Un esprit réformateur
Bon connaisseur du royaume grâce à sa participation aux guerres et à ses incessants voyages aux frontières, Vauban fait part au roi de ses observations, critique sa politique et préconise des réformes : il signale ainsi dès 1686 les conséquences économiques de l'exode des protestants provoqué par la révocation de l'édit de Nantes et condamne cet acte arbitraire. Économiste très préoccupé d'analyser les remèdes à la misère du peuple et les conditions économiques du maintien de la puissance française, il fait procéder en Flandre aux premiers recensements et, en 1696, fait réaliser une grande enquête statistique sur les paroisses de l'élection de Vézelay ; dans ses conclusions, il démontre la nécessité d'un allégement et d'une meilleure répartition de l'impôt, d'une simplification et d'une accélération des procédures judiciaires, de l'amélioration des rendements agricoles. En 1694, il a déjà présenté un projet de capitation, impôt que paieraient tous les Français ; dans son Projet d'une dîme royale (imprimé secrètement en 1707, l'ouvrage ayant déplu à Louis XIV en raison de sa franchise de ton), il réclame une profonde réforme fiscale qui instituerait l'égalité de tous devant l'impôt : l’idée est de substituer à la multitude des taxes existantes (taille, aides, traites...) un impôt unique, pesant sur tous, égal au dixième du revenu.
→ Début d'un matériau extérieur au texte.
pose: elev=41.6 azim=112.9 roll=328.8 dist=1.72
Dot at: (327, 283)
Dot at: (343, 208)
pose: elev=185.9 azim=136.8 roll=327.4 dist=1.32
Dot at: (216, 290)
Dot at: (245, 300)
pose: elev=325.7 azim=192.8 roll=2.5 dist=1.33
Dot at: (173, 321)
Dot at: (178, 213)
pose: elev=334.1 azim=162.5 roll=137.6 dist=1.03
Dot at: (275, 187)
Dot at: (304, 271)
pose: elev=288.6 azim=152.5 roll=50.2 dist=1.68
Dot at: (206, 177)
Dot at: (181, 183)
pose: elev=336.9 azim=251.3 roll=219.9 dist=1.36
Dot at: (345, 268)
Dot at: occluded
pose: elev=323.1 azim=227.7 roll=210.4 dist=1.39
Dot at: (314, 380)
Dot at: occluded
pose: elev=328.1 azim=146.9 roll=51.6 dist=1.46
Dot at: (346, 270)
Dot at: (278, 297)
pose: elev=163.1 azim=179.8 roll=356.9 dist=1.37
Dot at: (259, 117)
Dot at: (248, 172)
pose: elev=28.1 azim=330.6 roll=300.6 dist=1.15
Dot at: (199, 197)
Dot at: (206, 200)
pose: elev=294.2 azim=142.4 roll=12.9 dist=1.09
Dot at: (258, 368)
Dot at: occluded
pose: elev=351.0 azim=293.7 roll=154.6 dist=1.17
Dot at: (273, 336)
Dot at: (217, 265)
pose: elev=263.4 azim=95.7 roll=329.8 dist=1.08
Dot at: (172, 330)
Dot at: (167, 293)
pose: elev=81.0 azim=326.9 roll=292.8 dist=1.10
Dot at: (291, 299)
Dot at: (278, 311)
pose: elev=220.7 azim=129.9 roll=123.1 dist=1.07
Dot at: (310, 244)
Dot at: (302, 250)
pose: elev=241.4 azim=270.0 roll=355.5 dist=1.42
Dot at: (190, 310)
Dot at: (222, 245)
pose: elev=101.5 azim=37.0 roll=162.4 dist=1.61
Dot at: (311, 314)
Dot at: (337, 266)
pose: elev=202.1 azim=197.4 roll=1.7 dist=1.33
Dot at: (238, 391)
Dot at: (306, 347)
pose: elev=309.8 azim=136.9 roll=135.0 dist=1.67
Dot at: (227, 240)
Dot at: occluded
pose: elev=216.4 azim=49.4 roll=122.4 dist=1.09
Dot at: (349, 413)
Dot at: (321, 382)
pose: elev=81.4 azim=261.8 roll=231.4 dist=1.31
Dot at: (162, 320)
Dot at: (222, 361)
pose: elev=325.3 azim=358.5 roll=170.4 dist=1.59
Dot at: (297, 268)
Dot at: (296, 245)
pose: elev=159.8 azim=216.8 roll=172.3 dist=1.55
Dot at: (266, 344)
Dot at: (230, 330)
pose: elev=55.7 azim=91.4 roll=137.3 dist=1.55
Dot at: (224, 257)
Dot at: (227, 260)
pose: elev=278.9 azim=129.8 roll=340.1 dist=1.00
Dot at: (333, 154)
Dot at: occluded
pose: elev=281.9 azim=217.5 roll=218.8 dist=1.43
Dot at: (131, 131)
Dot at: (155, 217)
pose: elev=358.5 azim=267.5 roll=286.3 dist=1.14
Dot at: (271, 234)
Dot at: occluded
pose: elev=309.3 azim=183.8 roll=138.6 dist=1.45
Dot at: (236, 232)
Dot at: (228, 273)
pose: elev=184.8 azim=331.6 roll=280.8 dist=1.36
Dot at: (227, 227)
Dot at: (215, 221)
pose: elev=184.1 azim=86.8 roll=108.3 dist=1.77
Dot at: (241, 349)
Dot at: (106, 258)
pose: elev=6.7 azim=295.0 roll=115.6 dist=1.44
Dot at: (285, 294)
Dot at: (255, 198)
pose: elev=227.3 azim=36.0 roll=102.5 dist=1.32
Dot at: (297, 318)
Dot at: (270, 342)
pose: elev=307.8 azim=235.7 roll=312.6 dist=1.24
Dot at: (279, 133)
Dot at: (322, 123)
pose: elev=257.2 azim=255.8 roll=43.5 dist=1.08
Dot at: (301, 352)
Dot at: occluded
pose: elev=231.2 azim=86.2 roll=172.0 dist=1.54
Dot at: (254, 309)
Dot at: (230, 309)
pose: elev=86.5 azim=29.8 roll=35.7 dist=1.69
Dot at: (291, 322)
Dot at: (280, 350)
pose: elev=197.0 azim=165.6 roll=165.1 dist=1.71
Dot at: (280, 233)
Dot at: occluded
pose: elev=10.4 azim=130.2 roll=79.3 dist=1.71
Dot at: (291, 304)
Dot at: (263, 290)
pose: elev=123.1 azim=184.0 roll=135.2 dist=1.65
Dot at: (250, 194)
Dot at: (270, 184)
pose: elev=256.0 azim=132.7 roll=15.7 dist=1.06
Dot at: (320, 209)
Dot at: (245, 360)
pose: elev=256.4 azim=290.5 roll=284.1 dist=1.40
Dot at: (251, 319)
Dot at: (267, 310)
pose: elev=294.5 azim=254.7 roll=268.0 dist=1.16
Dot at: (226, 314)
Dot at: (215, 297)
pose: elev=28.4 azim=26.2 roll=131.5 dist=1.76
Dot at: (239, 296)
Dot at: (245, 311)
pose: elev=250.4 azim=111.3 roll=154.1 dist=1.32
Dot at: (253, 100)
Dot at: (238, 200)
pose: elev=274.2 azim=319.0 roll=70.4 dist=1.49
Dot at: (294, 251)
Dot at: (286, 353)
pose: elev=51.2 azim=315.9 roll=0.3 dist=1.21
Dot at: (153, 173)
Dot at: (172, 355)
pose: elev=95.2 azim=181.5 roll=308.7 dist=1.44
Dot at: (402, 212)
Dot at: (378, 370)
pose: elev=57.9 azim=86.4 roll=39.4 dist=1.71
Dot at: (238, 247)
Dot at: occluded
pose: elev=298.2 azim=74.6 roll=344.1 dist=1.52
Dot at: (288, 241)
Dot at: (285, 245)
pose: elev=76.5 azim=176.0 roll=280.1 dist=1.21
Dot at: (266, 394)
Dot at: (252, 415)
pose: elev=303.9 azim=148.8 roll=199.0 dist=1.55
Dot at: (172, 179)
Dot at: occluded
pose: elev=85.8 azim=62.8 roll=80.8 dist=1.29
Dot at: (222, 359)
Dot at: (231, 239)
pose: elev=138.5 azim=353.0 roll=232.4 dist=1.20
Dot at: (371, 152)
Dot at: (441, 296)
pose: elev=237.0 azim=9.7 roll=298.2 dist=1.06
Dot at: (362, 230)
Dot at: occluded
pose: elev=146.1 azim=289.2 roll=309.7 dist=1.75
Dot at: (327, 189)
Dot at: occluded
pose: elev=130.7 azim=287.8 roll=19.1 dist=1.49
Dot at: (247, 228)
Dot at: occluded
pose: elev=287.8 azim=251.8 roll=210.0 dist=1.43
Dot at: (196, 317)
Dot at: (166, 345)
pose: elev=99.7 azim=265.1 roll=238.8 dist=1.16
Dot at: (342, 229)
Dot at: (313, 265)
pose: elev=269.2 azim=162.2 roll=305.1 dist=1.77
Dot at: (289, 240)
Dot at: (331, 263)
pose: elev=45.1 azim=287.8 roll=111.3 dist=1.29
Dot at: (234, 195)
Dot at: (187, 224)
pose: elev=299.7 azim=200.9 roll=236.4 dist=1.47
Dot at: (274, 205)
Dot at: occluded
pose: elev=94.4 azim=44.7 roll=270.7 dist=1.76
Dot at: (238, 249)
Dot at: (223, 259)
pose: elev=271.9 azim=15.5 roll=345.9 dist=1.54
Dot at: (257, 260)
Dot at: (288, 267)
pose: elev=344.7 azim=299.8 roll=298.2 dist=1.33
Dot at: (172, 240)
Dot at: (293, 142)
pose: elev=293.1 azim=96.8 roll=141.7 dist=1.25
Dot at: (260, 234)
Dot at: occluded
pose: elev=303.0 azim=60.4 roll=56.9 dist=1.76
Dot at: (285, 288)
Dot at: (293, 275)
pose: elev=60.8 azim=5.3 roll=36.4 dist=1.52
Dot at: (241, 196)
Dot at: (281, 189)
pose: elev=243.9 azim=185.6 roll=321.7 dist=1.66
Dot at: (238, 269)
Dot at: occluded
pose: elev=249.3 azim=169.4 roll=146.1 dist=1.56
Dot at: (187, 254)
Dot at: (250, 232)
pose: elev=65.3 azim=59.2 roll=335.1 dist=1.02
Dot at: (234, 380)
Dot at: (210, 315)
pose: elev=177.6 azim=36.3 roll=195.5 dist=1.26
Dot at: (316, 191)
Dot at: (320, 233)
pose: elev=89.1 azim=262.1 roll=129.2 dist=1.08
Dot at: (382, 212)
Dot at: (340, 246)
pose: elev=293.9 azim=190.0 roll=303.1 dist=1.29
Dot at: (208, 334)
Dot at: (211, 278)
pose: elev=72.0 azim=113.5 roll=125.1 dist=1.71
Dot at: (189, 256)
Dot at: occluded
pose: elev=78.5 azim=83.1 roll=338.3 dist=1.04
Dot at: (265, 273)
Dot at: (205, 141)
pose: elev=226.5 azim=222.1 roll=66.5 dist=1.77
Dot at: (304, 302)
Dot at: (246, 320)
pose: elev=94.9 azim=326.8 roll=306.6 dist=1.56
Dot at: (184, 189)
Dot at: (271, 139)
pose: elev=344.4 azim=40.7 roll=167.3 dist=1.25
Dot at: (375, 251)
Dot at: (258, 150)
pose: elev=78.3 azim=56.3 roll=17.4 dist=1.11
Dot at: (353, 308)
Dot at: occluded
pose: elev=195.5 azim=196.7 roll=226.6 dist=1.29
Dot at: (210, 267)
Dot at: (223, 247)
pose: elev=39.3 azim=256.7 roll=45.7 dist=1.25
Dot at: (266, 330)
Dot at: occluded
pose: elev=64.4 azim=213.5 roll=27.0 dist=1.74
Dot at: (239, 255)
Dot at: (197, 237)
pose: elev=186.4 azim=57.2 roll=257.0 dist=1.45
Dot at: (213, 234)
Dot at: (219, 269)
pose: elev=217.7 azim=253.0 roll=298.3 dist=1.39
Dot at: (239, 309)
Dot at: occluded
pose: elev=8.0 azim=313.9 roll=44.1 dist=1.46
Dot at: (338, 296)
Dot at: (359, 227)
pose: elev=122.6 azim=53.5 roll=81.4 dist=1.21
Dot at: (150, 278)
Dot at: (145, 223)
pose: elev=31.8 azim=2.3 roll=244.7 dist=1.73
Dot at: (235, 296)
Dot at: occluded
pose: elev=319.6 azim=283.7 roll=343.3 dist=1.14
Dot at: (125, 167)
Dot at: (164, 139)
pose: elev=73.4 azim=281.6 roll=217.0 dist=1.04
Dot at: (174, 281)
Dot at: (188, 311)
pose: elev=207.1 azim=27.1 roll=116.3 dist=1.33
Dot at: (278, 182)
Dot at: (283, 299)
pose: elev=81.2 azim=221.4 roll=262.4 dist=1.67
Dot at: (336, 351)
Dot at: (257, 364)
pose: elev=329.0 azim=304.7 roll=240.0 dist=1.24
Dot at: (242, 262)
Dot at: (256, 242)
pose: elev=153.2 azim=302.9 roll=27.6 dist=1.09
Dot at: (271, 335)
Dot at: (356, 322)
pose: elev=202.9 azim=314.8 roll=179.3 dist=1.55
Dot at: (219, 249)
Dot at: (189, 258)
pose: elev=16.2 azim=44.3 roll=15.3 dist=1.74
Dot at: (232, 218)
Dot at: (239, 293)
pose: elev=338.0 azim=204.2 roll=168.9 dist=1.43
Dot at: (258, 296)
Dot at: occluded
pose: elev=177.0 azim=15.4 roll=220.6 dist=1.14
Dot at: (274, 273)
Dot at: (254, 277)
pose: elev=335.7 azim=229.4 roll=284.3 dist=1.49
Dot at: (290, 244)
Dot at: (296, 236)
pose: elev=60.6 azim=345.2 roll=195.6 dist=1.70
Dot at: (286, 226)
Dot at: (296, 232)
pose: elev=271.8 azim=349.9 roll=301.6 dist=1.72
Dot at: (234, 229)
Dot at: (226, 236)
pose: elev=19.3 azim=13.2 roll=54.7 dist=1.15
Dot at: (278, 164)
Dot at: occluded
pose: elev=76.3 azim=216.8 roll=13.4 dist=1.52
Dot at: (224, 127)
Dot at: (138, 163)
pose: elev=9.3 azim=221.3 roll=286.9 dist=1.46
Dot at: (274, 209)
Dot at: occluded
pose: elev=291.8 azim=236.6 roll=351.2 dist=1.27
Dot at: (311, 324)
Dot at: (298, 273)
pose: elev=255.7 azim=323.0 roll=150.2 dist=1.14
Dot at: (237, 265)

Décrivant la misère des classes populaires, victimes de la fiscalité royale galopante, la Dîme enseigne encore que le souverain doit égale protection à tous ses sujets ; que le travail est le principe de toute richesse, et que l'agriculture est le travail par excellence ; qu'il faut éviter les emprunts ; que toutes les entraves apportées au commerce et à l'industrie sont nuisibles au pays ; que le menu peuple qu'on méprise et qu'on accable est le véritable soutien de l'État. Apprécié de Louis XIV comme ingénieur et homme de guerre (à 73 ans il est encore appelé à diriger les travaux de défense de Dunkerque [1706]), Vauban s'aliène la faveur royale par son activité réformatrice : le 14 février 1707, la Dîme royale est proscrite par un arrêt du conseil quelques semaines avant la mort du maréchal qui avait osé dénoncer les inconvénients de l'arbitraire royal et affirmer la nécessité de réformes institutionnelles profondes à l'instar de certains de ses contemporains, tel Fénelon.
Outre des ouvrages exclusivement militaires, dont les plus importants sont un Traité de l'attaque et de la défense des places (1739) et un Traité des mines (1740), Vauban a laissé une œuvre intitulée Oisivetés (1842-43), recueil de ses écrits militaires, scientifiques et économiques. Il fut reçu à l'Académie des sciences en 1699.